The practice instituted open-access scheduling, established later hours for patient visits, and created an appointment confirmation process. It implemented an electronic medical records system, allowing clinicians to provide more coordinated care. The practice also added key ancillary and professional services to enhance revenue and provide more comprehensive care to the practice's family medicine base.

One of the most important changes the practice made was to establish a regular monthly meeting among physician leaders and staff to review progress and track improvements. Meetings focused on reviewing practice growth, monthly balance sheets, cash flow, profit-and-loss statements, and budget variance reports, with special emphasis on examining key indicators in expenses, productivity, and collections. Reports were required from every functional area, including front-desk operations and billing.

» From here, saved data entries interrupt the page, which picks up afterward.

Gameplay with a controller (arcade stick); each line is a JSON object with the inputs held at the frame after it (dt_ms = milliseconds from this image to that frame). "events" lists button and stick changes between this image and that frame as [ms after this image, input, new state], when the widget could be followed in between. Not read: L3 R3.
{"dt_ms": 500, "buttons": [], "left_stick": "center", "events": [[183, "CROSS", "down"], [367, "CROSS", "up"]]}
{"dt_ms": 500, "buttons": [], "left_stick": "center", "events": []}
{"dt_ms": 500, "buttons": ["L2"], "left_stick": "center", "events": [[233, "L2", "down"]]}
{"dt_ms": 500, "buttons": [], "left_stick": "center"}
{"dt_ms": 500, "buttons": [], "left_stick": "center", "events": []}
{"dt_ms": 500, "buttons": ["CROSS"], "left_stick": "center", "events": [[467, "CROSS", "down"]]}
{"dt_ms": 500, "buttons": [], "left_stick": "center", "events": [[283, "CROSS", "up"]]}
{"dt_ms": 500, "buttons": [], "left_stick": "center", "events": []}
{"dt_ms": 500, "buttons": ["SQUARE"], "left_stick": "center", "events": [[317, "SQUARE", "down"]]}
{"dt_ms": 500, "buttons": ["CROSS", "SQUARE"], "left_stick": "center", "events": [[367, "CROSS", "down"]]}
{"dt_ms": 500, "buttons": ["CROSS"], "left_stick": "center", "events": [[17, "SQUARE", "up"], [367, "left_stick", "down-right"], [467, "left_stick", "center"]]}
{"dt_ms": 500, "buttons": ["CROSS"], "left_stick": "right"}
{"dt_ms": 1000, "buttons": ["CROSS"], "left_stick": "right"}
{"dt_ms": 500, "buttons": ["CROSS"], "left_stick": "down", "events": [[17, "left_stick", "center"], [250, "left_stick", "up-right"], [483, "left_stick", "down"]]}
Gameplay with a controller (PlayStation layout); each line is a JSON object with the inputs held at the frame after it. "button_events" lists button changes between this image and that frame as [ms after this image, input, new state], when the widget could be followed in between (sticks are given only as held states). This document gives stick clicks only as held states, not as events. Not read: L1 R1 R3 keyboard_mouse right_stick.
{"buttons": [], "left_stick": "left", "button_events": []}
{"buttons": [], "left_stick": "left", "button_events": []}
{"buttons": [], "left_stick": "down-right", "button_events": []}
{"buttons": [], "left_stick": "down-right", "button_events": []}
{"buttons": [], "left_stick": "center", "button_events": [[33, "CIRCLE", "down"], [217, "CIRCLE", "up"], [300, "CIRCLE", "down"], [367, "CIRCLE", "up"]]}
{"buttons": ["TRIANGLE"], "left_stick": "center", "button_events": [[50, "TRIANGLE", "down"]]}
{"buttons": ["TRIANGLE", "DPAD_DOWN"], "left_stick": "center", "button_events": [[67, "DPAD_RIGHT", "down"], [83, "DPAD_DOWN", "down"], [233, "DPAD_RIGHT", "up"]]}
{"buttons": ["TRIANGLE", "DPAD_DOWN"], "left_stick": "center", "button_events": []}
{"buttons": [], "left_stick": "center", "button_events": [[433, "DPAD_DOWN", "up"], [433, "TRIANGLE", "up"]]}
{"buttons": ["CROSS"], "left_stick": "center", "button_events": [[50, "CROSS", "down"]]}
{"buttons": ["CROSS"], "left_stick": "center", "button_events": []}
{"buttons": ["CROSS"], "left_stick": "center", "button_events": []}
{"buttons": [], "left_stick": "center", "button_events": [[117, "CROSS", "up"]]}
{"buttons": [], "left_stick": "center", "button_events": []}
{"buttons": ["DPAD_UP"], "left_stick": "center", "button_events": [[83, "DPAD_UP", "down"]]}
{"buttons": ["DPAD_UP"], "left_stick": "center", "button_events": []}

The practice made quick progress. About one year after the project started, financial performance was strong enough for the practice to hire another provider and purchase its own 4,000-square-foot building. Within three years of the start of the initiative, the practice had achieved the following results:

  • Its patient base nearly quadrupled, with most of the growth in the targeted family medicine demographic.
  • Practice revenue increased 447 percent.
  • Accounts receivable days decreased from 91 to 31.

In recent years, the practice has added two more providers. In 2010, the group's good financial condition and excellent community reputation enabled it to negotiate an employment contract with a local hospital at favorable terms.